Work request 1
What is the Spanish translation of this sentence from the JavaScript interview article below: "Companies test how well you understand async control, data structures, and system-like patterns."
Work request 2
Which coding challenges does the JavaScript interview article below present as numbered headings? List all of them.

Page excerpt
_ _ _ _ _
Top 5 JS Challenges

JavaScript interviews in 2025 are no longer about simple tricks. Companies test how well you understand async control, data structures, and system-like patterns.

Here are 5 high-frequency coding challenges you're likely to face this year, along with clean solutions.

1. Custom Promise.all

Implement a custom Promise.all that resolves when all promises succeed, or rejects on the first failure.

function promiseAll(promises) {
  return new Promise((resolve, reject) => {
    let results = [];
    let completed = 0;
    promises.forEach((p, i) => {
      Promise.resolve(p)
        .then((val) => {
          results[i] = val;
          completed++;
          if (completed === promises.length) resolve(results);
        })
        .catch(reject);
    });
  });
}

// Example:
promiseAll([Promise.resolve(1), Promise.resolve(2)]).then(console.log); // [1, 2]

2. Retry with Exponential Backoff

Retry an async task with exponential delay between attempts.

async function retryWithBackoff(fn, retries, delay) {
  let attempt = 0;
  while (attempt < retries) {
    try {
      return await fn();
    } catch (err) {
      attempt++;
      if (attempt >= retries) throw err;
      await new Promise((res) =>
        setTimeout(res, delay * 2 ** attempt)
      );
    }
  }
}

3. Curry Implementation

Implement a curry function that allows partial application.

function curry(fn) {
  return function curried(...args) {
    if (args.length >= fn.length) {
      return fn.apply(this, args);
    } else {
      return (...next) => curried.apply(this, args.concat(next));
    }
  };
}

// Example:
function add(a, b, c) {
  return a + b + c;
}
const curriedAdd = curry(add);

console.log(curriedAdd(1)(2)(3)); // 6

4. LRU Cache

Design a Least Recently Used cache with O(1) get and put.

class LRUCache {
  constructor(capacity) {
    this.capacity = capacity;
    this.map = new Map();
  }
  get(key) {
    if (!this.map.has(key)) return -1;
    const val = this.map.get(key);
    this.map.delete(key);
    this.map.set(key, val);
    return val;
  }
  put(key, val) {
    if (this.map.has(key)) this.map.delete(key);
    if (this.map.size >= this.capacity) {
      this.map.delete(this.map.keys().next().value);
    }
    this.map.set(key, val);
  }
}

5. Event Emitter

Implement a minimal event emitter with on, emit, and off.

class EventEmitter {
  constructor() {
    this.events = {};
  }
  on(event, cb) {
    (this.events[event] = this.events[event] || []).push(cb);
  }
  emit(event, ...args) {
    (this.events[event] || []).forEach((cb) => cb(...args));
  }
  off(event, cb) {
    this.events[event] = (this.events[event] || []).filter(
      (fn) => fn !== cb
    );
  }
}

Wrapping Up

If you're interviewing for frontend or fullstack roles in 2025, expect questions like these.

They test your ability to handle async control flow, caching, and functional programming, things you'll build in real-world apps too.

Practice solving them under time pressure, and always be ready to explain your reasoning. That's what separates average candidates from top hires.
_ _ _ _ _
Dataset extract

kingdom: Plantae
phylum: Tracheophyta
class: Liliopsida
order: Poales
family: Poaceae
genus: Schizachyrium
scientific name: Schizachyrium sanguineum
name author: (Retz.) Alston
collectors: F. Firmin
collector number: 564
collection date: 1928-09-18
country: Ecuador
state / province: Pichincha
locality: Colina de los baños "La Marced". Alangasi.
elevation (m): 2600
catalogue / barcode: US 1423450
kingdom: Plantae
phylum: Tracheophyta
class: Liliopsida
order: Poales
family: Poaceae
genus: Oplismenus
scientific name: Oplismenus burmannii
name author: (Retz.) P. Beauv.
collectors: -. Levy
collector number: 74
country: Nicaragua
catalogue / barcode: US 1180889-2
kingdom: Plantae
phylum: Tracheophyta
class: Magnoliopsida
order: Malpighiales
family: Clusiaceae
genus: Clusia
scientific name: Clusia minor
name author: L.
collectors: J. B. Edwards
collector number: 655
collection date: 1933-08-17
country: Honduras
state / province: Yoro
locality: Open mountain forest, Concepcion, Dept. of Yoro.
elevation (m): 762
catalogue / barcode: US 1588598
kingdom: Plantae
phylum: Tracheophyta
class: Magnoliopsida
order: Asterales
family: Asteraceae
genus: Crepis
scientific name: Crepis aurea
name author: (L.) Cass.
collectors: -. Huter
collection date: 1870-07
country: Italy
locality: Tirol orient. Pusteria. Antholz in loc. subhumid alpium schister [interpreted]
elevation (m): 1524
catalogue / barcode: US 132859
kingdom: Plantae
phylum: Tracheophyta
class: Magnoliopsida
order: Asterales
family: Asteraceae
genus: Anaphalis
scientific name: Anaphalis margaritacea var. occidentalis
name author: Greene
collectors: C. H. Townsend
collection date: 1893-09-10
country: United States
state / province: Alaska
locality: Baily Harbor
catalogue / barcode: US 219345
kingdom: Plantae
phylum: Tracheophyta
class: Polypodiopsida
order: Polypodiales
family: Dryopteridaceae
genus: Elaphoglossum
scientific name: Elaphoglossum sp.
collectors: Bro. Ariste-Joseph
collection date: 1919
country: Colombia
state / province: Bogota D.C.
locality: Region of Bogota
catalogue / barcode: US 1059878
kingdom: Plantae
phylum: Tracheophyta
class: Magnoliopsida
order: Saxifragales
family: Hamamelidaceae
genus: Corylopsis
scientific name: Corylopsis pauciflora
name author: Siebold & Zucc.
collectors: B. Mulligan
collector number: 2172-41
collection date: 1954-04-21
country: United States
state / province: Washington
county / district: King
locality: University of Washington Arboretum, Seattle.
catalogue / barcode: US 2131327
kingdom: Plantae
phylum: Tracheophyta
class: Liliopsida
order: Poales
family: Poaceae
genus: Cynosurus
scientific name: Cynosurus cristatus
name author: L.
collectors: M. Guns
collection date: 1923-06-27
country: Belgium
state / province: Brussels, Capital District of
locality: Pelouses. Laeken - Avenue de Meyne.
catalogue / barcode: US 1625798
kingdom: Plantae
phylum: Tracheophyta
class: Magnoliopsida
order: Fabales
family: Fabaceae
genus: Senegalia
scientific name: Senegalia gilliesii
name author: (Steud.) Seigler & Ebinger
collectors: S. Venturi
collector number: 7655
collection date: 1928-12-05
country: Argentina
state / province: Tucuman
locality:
_ _ _ _ _
Written solution 1
Las empresas evalúan qué tan bien entiendes el control asíncrono, las estructuras de datos y los patrones similares a los de sistemas.

Written solution 2
1. Custom Promise.all
2. Retry with Exponential Backoff
3. Curry Implementation
4. LRU Cache
5. Event Emitter